## BEGIN Dataset rows

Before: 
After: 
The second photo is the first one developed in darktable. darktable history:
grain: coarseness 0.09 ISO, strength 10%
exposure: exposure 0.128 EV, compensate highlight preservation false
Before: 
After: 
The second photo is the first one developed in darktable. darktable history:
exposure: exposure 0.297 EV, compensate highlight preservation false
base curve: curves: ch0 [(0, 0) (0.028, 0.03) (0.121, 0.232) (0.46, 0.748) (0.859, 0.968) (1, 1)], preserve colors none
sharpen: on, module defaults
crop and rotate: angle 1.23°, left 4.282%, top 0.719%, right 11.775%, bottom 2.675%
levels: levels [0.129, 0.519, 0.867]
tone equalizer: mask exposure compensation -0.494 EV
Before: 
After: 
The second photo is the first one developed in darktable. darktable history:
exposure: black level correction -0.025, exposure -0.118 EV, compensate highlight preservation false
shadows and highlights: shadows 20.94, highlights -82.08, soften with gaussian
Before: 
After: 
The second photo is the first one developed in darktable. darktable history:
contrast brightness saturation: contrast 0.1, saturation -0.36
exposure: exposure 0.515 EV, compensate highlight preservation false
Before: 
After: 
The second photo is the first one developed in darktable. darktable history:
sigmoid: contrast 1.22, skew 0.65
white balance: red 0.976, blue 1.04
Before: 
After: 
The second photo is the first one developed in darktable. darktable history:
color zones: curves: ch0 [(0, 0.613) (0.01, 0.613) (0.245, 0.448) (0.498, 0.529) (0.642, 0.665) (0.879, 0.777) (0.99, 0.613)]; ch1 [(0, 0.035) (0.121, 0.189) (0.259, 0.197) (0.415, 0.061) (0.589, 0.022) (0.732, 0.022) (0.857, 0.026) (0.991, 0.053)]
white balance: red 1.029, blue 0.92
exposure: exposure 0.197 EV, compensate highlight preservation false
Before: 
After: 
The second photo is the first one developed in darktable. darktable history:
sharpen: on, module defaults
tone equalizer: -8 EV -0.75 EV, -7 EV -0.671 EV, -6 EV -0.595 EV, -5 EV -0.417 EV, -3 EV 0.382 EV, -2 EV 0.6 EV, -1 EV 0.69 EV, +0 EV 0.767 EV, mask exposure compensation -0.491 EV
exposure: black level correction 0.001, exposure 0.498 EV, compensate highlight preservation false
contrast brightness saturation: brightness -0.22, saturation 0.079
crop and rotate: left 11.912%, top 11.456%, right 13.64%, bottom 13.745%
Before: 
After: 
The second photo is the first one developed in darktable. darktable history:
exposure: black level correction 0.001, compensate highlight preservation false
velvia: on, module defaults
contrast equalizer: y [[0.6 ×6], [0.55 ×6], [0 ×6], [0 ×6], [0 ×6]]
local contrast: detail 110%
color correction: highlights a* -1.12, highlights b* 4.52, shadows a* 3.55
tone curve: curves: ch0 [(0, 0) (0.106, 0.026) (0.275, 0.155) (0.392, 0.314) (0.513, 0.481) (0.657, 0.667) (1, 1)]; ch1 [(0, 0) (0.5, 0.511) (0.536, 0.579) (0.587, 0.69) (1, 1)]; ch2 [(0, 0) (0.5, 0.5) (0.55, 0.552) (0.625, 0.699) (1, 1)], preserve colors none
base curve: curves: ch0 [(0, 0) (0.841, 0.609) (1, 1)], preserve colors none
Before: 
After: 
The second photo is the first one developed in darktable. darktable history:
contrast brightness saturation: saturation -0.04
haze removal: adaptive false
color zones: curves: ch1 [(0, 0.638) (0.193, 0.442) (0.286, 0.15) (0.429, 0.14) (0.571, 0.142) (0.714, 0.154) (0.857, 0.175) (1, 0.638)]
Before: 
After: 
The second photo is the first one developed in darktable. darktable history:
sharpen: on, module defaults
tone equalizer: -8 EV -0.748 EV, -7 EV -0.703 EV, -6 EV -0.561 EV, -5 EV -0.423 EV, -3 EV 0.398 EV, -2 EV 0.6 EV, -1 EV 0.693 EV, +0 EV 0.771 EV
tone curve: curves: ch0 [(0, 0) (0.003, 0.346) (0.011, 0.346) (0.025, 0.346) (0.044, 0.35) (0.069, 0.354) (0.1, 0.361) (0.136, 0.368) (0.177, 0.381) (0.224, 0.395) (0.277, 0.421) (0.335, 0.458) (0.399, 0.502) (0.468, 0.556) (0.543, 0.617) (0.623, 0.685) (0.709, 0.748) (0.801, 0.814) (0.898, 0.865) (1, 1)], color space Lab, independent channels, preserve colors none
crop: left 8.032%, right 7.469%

## END Dataset rows

Aim:
Rewrite all the records above, replacing each "developed" with "processed" and leaving everything else as it is.

Answer to this problem:
Before: 
After: 
The second photo is the first one processed in darktable. darktable history:
grain: coarseness 0.09 ISO, strength 10%
exposure: exposure 0.128 EV, compensate highlight preservation false
Before: 
After: 
The second photo is the first one processed in darktable. darktable history:
exposure: exposure 0.297 EV, compensate highlight preservation false
base curve: curves: ch0 [(0, 0) (0.028, 0.03) (0.121, 0.232) (0.46, 0.748) (0.859, 0.968) (1, 1)], preserve colors none
sharpen: on, module defaults
crop and rotate: angle 1.23°, left 4.282%, top 0.719%, right 11.775%, bottom 2.675%
levels: levels [0.129, 0.519, 0.867]
tone equalizer: mask exposure compensation -0.494 EV
Before: 
After: 
The second photo is the first one processed in darktable. darktable history:
exposure: black level correction -0.025, exposure -0.118 EV, compensate highlight preservation false
shadows and highlights: shadows 20.94, highlights -82.08, soften with gaussian
Before: 
After: 
The second photo is the first one processed in darktable. darktable history:
contrast brightness saturation: contrast 0.1, saturation -0.36
exposure: exposure 0.515 EV, compensate highlight preservation false
Before: 
After: 
The second photo is the first one processed in darktable. darktable history:
sigmoid: contrast 1.22, skew 0.65
white balance: red 0.976, blue 1.04
Before: 
After: 
The second photo is the first one processed in darktable. darktable history:
color zones: curves: ch0 [(0, 0.613) (0.01, 0.613) (0.245, 0.448) (0.498, 0.529) (0.642, 0.665) (0.879, 0.777) (0.99, 0.613)]; ch1 [(0, 0.035) (0.121, 0.189) (0.259, 0.197) (0.415, 0.061) (0.589, 0.022) (0.732, 0.022) (0.857, 0.026) (0.991, 0.053)]
white balance: red 1.029, blue 0.92
exposure: exposure 0.197 EV, compensate highlight preservation false
Before: 
After: 
The second photo is the first one processed in darktable. darktable history:
sharpen: on, module defaults
tone equalizer: -8 EV -0.75 EV, -7 EV -0.671 EV, -6 EV -0.595 EV, -5 EV -0.417 EV, -3 EV 0.382 EV, -2 EV 0.6 EV, -1 EV 0.69 EV, +0 EV 0.767 EV, mask exposure compensation -0.491 EV
exposure: black level correction 0.001, exposure 0.498 EV, compensate highlight preservation false
contrast brightness saturation: brightness -0.22, saturation 0.079
crop and rotate: left 11.912%, top 11.456%, right 13.64%, bottom 13.745%
Before: 
After: 
The second photo is the first one processed in darktable. darktable history:
exposure: black level correction 0.001, compensate highlight preservation false
velvia: on, module defaults
contrast equalizer: y [[0.6 ×6], [0.55 ×6], [0 ×6], [0 ×6], [0 ×6]]
local contrast: detail 110%
color correction: highlights a* -1.12, highlights b* 4.52, shadows a* 3.55
tone curve: curves: ch0 [(0, 0) (0.106, 0.026) (0.275, 0.155) (0.392, 0.314) (0.513, 0.481) (0.657, 0.667) (1, 1)]; ch1 [(0, 0) (0.5, 0.511) (0.536, 0.579) (0.587, 0.69) (1, 1)]; ch2 [(0, 0) (0.5, 0.5) (0.55, 0.552) (0.625, 0.699) (1, 1)], preserve colors none
base curve: curves: ch0 [(0, 0) (0.841, 0.609) (1, 1)], preserve colors none
Before: 
After: 
The second photo is the first one processed in darktable. darktable history:
contrast brightness saturation: saturation -0.04
haze removal: adaptive false
color zones: curves: ch1 [(0, 0.638) (0.193, 0.442) (0.286, 0.15) (0.429, 0.14) (0.571, 0.142) (0.714, 0.154) (0.857, 0.175) (1, 0.638)]
Before: 
After: 
The second photo is the first one processed in darktable. darktable history:
sharpen: on, module defaults
tone equalizer: -8 EV -0.748 EV, -7 EV -0.703 EV, -6 EV -0.561 EV, -5 EV -0.423 EV, -3 EV 0.398 EV, -2 EV 0.6 EV, -1 EV 0.693 EV, +0 EV 0.771 EV
tone curve: curves: ch0 [(0, 0) (0.003, 0.346) (0.011, 0.346) (0.025, 0.346) (0.044, 0.35) (0.069, 0.354) (0.1, 0.361) (0.136, 0.368) (0.177, 0.381) (0.224, 0.395) (0.277, 0.421) (0.335, 0.458) (0.399, 0.502) (0.468, 0.556) (0.543, 0.617) (0.623, 0.685) (0.709, 0.748) (0.801, 0.814) (0.898, 0.865) (1, 1)], color space Lab, independent channels, preserve colors none
crop: left 8.032%, right 7.469%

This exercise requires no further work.